### Task
Each line below is to be copied exactly as it appears.

### Supplied entries
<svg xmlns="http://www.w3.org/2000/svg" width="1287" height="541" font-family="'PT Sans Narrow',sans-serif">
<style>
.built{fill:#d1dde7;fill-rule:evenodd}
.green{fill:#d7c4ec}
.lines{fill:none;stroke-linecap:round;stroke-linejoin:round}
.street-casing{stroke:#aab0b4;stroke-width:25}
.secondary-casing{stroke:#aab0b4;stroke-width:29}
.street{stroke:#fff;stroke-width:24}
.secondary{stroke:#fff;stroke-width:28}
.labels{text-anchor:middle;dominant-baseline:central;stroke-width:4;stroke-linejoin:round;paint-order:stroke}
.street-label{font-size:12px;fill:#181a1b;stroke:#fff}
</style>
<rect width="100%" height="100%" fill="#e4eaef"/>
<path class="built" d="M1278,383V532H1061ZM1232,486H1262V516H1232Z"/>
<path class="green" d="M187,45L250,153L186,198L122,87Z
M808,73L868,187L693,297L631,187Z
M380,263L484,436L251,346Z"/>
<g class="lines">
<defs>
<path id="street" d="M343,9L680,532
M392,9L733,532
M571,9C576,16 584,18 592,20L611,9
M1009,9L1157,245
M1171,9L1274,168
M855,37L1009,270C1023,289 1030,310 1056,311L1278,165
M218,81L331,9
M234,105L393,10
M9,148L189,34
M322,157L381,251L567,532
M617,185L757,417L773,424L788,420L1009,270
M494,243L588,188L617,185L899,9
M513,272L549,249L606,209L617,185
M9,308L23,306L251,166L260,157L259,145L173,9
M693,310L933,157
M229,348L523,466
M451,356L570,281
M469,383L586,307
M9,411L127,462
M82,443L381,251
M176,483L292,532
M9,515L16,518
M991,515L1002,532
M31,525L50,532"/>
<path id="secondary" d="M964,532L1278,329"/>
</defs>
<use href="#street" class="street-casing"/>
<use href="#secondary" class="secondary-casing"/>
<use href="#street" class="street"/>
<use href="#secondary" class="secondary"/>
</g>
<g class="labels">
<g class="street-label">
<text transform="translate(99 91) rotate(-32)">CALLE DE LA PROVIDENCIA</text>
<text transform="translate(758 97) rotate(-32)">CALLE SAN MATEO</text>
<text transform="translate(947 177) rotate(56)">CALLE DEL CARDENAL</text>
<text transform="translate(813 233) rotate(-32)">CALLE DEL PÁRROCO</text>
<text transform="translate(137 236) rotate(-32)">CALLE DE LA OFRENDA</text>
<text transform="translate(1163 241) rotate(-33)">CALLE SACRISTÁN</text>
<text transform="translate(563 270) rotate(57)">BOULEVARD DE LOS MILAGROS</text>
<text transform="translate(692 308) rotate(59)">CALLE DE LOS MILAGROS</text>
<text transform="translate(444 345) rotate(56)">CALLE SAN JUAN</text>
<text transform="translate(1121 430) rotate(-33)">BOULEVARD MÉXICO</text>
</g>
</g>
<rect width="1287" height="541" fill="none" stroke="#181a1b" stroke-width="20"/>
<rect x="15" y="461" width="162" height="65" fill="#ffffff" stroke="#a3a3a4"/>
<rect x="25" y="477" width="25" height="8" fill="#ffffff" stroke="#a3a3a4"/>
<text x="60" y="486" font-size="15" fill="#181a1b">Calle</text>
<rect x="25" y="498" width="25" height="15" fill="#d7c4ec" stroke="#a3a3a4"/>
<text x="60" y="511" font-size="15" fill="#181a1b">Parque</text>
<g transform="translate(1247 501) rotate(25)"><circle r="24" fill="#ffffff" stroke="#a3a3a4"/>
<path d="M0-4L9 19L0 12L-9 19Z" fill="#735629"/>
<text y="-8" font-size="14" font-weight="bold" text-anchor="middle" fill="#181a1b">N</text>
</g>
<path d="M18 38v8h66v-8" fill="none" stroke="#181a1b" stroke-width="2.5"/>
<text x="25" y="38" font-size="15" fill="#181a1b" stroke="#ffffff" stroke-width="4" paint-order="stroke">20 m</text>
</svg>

### Solution for this problem
<svg xmlns="http://www.w3.org/2000/svg" width="1287" height="541" font-family="'PT Sans Narrow',sans-serif">
<style>
.built{fill:#d1dde7;fill-rule:evenodd}
.green{fill:#d7c4ec}
.lines{fill:none;stroke-linecap:round;stroke-linejoin:round}
.street-casing{stroke:#aab0b4;stroke-width:25}
.secondary-casing{stroke:#aab0b4;stroke-width:29}
.street{stroke:#fff;stroke-width:24}
.secondary{stroke:#fff;stroke-width:28}
.labels{text-anchor:middle;dominant-baseline:central;stroke-width:4;stroke-linejoin:round;paint-order:stroke}
.street-label{font-size:12px;fill:#181a1b;stroke:#fff}
</style>
<rect width="100%" height="100%" fill="#e4eaef"/>
<path class="built" d="M1278,383V532H1061ZM1232,486H1262V516H1232Z"/>
<path class="green" d="M187,45L250,153L186,198L122,87Z
M808,73L868,187L693,297L631,187Z
M380,263L484,436L251,346Z"/>
<g class="lines">
<defs>
<path id="street" d="M343,9L680,532
M392,9L733,532
M571,9C576,16 584,18 592,20L611,9
M1009,9L1157,245
M1171,9L1274,168
M855,37L1009,270C1023,289 1030,310 1056,311L1278,165
M218,81L331,9
M234,105L393,10
M9,148L189,34
M322,157L381,251L567,532
M617,185L757,417L773,424L788,420L1009,270
M494,243L588,188L617,185L899,9
M513,272L549,249L606,209L617,185
M9,308L23,306L251,166L260,157L259,145L173,9
M693,310L933,157
M229,348L523,466
M451,356L570,281
M469,383L586,307
M9,411L127,462
M82,443L381,251
M176,483L292,532
M9,515L16,518
M991,515L1002,532
M31,525L50,532"/>
<path id="secondary" d="M964,532L1278,329"/>
</defs>
<use href="#street" class="street-casing"/>
<use href="#secondary" class="secondary-casing"/>
<use href="#street" class="street"/>
<use href="#secondary" class="secondary"/>
</g>
<g class="labels">
<g class="street-label">
<text transform="translate(99 91) rotate(-32)">CALLE DE LA PROVIDENCIA</text>
<text transform="translate(758 97) rotate(-32)">CALLE SAN MATEO</text>
<text transform="translate(947 177) rotate(56)">CALLE DEL CARDENAL</text>
<text transform="translate(813 233) rotate(-32)">CALLE DEL PÁRROCO</text>
<text transform="translate(137 236) rotate(-32)">CALLE DE LA OFRENDA</text>
<text transform="translate(1163 241) rotate(-33)">CALLE SACRISTÁN</text>
<text transform="translate(563 270) rotate(57)">BOULEVARD DE LOS MILAGROS</text>
<text transform="translate(692 308) rotate(59)">CALLE DE LOS MILAGROS</text>
<text transform="translate(444 345) rotate(56)">CALLE SAN JUAN</text>
<text transform="translate(1121 430) rotate(-33)">BOULEVARD MÉXICO</text>
</g>
</g>
<rect width="1287" height="541" fill="none" stroke="#181a1b" stroke-width="20"/>
<rect x="15" y="461" width="162" height="65" fill="#ffffff" stroke="#a3a3a4"/>
<rect x="25" y="477" width="25" height="8" fill="#ffffff" stroke="#a3a3a4"/>
<text x="60" y="486" font-size="15" fill="#181a1b">Calle</text>
<rect x="25" y="498" width="25" height="15" fill="#d7c4ec" stroke="#a3a3a4"/>
<text x="60" y="511" font-size="15" fill="#181a1b">Parque</text>
<g transform="translate(1247 501) rotate(25)"><circle r="24" fill="#ffffff" stroke="#a3a3a4"/>
<path d="M0-4L9 19L0 12L-9 19Z" fill="#735629"/>
<text y="-8" font-size="14" font-weight="bold" text-anchor="middle" fill="#181a1b">N</text>
</g>
<path d="M18 38v8h66v-8" fill="none" stroke="#181a1b" stroke-width="2.5"/>
<text x="25" y="38" font-size="15" fill="#181a1b" stroke="#ffffff" stroke-width="4" paint-order="stroke">20 m</text>
</svg>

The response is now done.